### JOB
Reproduce the records below unchanged, except substitute "enclosing rectangle" for every occurrence of "bounding box".

### ROWS
-- Start --
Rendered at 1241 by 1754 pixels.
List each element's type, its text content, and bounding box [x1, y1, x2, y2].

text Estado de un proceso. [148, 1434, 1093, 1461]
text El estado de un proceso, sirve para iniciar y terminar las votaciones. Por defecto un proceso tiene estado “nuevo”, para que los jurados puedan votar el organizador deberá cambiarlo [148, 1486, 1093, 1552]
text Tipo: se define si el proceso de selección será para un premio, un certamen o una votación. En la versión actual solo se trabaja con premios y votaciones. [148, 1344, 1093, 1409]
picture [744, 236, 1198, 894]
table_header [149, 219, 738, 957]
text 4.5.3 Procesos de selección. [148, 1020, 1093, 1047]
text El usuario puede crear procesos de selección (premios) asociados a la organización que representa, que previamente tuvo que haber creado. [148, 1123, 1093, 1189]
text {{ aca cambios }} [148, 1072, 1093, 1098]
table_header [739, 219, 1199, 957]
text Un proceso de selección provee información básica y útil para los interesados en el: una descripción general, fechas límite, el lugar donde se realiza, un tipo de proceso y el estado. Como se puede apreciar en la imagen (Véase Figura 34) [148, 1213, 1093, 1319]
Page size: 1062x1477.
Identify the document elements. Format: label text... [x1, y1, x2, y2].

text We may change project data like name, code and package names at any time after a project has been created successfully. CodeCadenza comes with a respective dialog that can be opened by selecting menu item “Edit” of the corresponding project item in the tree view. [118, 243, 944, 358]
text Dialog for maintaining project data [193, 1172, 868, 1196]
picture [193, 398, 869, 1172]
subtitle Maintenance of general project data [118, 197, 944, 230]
-- End --
### RESULT OF THE EXERCISE
Rendered at 1241 by 1754 pixels.
List each element's type, its text content, and enclosing rectangle [x1, y1, x2, y2].

text Estado de un proceso. [148, 1434, 1093, 1461]
text El estado de un proceso, sirve para iniciar y terminar las votaciones. Por defecto un proceso tiene estado “nuevo”, para que los jurados puedan votar el organizador deberá cambiarlo [148, 1486, 1093, 1552]
text Tipo: se define si el proceso de selección será para un premio, un certamen o una votación. En la versión actual solo se trabaja con premios y votaciones. [148, 1344, 1093, 1409]
picture [744, 236, 1198, 894]
table_header [149, 219, 738, 957]
text 4.5.3 Procesos de selección. [148, 1020, 1093, 1047]
text El usuario puede crear procesos de selección (premios) asociados a la organización que representa, que previamente tuvo que haber creado. [148, 1123, 1093, 1189]
text {{ aca cambios }} [148, 1072, 1093, 1098]
table_header [739, 219, 1199, 957]
text Un proceso de selección provee información básica y útil para los interesados en el: una descripción general, fechas límite, el lugar donde se realiza, un tipo de proceso y el estado. Como se puede apreciar en la imagen (Véase Figura 34) [148, 1213, 1093, 1319]
Page size: 1062x1477.
Identify the document elements. Format: label text... [x1, y1, x2, y2].

text We may change project data like name, code and package names at any time after a project has been created successfully. CodeCadenza comes with a respective dialog that can be opened by selecting menu item “Edit” of the corresponding project item in the tree view. [118, 243, 944, 358]
text Dialog for maintaining project data [193, 1172, 868, 1196]
picture [193, 398, 869, 1172]
subtitle Maintenance of general project data [118, 197, 944, 230]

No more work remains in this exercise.